Extractor

The class supports the initialization with a dictionary mapping dataset names to file paths, automatically loads these datasets into memory, and provides methods for easy retrieval and manipulation of these datasets.

class qsar.utils.extractor.Extractor(paths: Dict[str, str])

Bases: object

Class for cross-validation related functionalities.

Parameters:

paths (Dict[str, str]) – Dictionary of {str: str} pairs where the key is the name of the dataframe and the value is the path to the CSV file.

Variables:

dfs (Dict[str, pd.DataFrame]) – Extracted DataFrames from the paths provided during initialization.

extract_dfs(paths: Dict[str, str] | None = None) Dict[str, DataFrame]

Extracts DataFrames from a dictionary of {name: path} pairs.

Parameters:

paths (Dict[str, str], optional) – Dictionary of {str: str} pairs where the key is the name of the dataframe and the value is the path to the CSV file.
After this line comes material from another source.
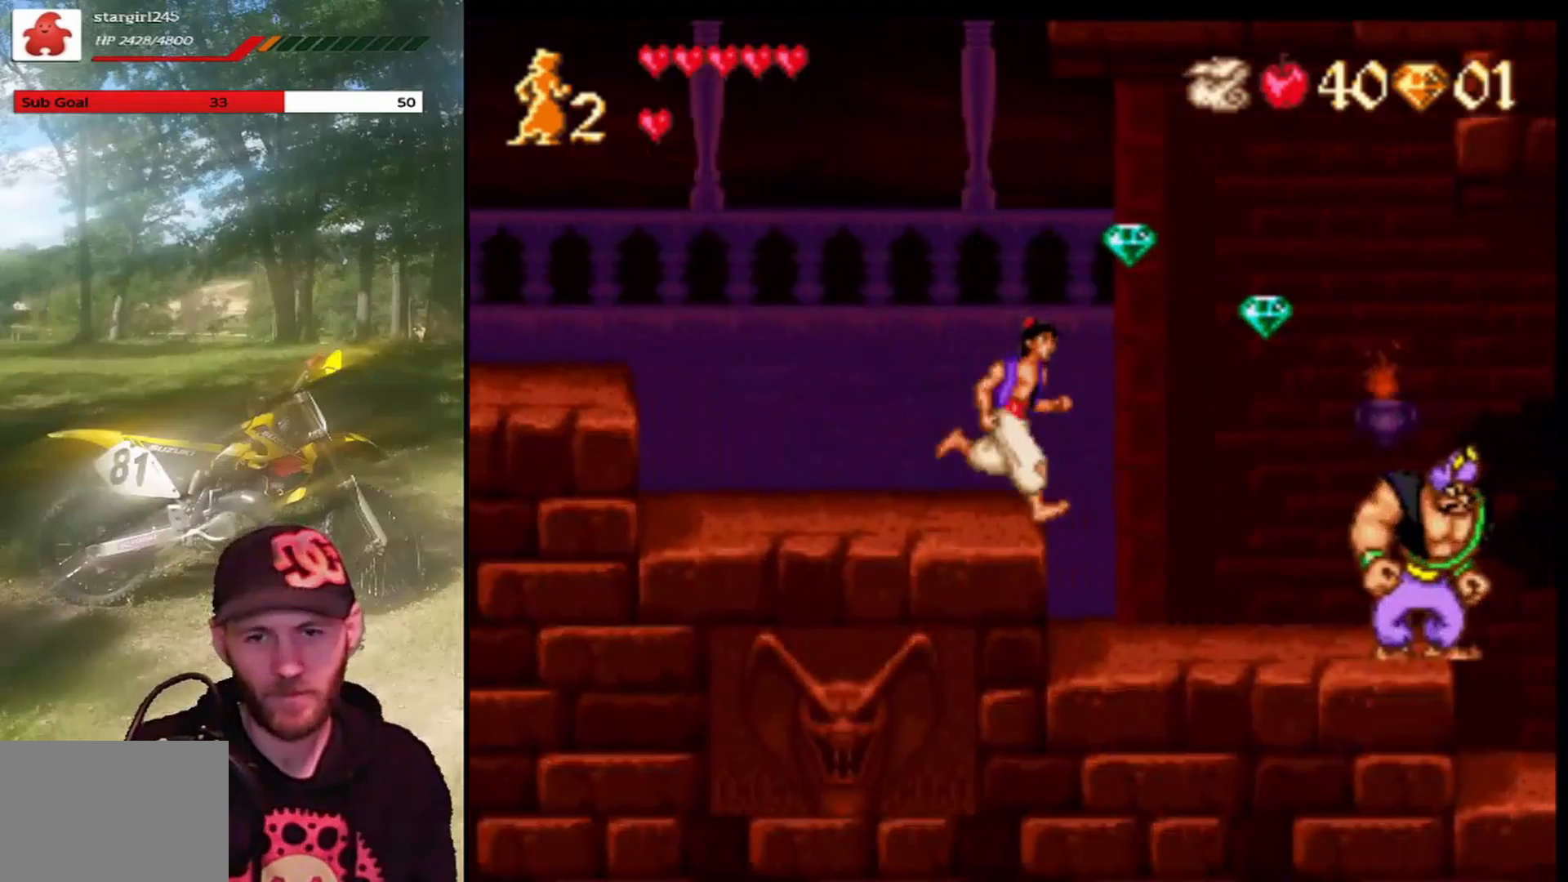
{"buttons": ["CROSS", "R1", "DPAD_RIGHT"], "left_stick": "center", "events": [[234, "R1", "down"]]}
If not provided, defaults to the paths provided at initialization.

Returns:

Dictionary of {str: pd.DataFrame} pairs where the key is the name of the dataframe and the value is the DataFrame itself.

Return type:

Dict[str, pd.DataFrame]

Raises:

FileNotFoundError – If a path in the dictionary does not exist.

get_df(name: str) DataFrame

Get a DataFrame by its name.

Parameters:

name (str) – Name of the DataFrame.

Returns:

The DataFrame associated with the given name.

Return type:

pd.DataFrame

Raises:

KeyError – If the name does not exist in the stored DataFrames.

split_x_y(y_col: str) Tuple[Dict[str, DataFrame], Dict[str, DataFrame]]

Splits the DataFrames into X and y DataFrames based on the specified column.

Parameters:

y_col (str) – Name of the column to be used as the y values.

Returns:

A tuple containing two dictionaries. The first dictionary contains the X DataFrames and the second dictionary contains the y DataFrames, both keyed by the names of the original DataFrames.

Return type:

Tuple[Dict[str, pd.DataFrame], Dict[str, pd.DataFrame]].